## Passage provided
________

Results are returned to the ordering physician in a concise clinical report.
The turnaround time for testing and interpretation is three weeks from the time the specimen is acquired.
Specimen types accepted include excisional biopsies, core needle biopsies, cell blocks, leukemic blood or bone marrow aspirate.
Acceptable materials for submission include tumor-containing formalin fixed paraffin embedded (FFPE) blocks, unstained slides from tumor-containing FFPE block, or blood/bone marrow in a lavender-top EDTA tube.
Tissue fixation protocols must be compatible with molecular testing; EDTA decalcification is acceptable, acid decalcification is not.
Kits for testing on hematopoietic samples are available upon request.
Genetic testing in oncology provides information useful for diagnosis, prognosis (disease stratification), and treatment selection. Indeed, a single mutation may impact all of these areas.

________

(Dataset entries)
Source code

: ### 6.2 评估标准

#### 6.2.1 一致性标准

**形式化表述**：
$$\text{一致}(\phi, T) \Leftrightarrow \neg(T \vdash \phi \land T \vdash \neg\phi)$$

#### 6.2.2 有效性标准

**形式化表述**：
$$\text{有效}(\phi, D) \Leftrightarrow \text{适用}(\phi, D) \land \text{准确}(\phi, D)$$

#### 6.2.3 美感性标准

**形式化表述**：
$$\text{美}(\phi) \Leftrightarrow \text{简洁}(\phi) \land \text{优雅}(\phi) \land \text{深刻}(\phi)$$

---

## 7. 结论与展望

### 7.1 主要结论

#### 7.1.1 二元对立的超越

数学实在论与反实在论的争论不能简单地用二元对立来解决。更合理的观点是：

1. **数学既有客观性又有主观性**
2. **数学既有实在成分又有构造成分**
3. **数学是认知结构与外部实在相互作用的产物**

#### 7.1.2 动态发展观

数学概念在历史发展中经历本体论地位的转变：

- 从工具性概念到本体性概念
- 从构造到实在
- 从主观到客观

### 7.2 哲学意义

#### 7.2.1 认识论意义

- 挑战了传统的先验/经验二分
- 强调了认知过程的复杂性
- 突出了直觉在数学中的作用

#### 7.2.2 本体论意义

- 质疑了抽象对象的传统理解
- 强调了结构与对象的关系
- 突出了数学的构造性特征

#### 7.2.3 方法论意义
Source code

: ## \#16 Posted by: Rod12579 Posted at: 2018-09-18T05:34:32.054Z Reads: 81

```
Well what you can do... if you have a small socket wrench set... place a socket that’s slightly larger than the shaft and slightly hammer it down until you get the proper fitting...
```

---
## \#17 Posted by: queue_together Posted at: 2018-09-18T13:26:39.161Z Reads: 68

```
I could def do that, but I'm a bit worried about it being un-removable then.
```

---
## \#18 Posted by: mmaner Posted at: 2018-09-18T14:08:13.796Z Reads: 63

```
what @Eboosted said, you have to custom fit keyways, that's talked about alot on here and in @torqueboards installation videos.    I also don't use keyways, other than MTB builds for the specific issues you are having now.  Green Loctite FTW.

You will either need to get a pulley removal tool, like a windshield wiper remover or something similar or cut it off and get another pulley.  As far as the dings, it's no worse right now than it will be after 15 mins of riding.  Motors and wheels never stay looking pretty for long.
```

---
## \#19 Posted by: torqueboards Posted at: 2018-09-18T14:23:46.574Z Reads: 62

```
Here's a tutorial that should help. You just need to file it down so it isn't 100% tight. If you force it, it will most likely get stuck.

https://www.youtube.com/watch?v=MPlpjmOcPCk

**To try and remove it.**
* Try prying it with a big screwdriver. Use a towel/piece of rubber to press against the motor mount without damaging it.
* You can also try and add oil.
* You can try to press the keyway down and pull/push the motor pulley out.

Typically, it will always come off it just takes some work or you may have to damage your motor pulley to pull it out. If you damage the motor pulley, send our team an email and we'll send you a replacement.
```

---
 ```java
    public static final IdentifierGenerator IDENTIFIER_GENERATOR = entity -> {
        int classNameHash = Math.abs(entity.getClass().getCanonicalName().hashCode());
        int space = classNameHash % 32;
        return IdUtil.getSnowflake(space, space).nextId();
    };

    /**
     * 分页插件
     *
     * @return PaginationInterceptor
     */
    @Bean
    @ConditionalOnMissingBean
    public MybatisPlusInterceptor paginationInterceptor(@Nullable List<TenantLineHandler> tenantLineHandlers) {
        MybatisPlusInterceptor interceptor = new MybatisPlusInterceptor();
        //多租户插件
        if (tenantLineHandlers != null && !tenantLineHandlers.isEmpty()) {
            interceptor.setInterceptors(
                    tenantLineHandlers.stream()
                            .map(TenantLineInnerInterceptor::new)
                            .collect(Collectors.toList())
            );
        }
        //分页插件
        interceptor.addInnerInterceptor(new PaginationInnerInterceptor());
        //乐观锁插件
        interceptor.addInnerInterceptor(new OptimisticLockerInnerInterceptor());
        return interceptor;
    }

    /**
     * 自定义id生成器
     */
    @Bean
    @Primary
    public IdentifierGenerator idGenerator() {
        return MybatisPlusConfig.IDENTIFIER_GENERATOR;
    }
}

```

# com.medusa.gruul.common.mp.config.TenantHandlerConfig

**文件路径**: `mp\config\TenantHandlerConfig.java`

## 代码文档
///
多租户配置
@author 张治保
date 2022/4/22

________

## Work request
Decide whether each statement agrees with the passage on oncology genetic testing, answering yes or no and quoting the deciding words: (a) Turnaround time is counted from when the specimen is acquired. (b) Acid decalcification of tissue is acceptable. (c) Kits for testing hematopoietic samples can be requested.

## Exercise response
(a) Yes: "three weeks from the time the specimen is acquired"
(b) No: "EDTA decalcification is acceptable, acid decalcification is not"
(c) Yes: "Kits for testing on hematopoietic samples are available upon request"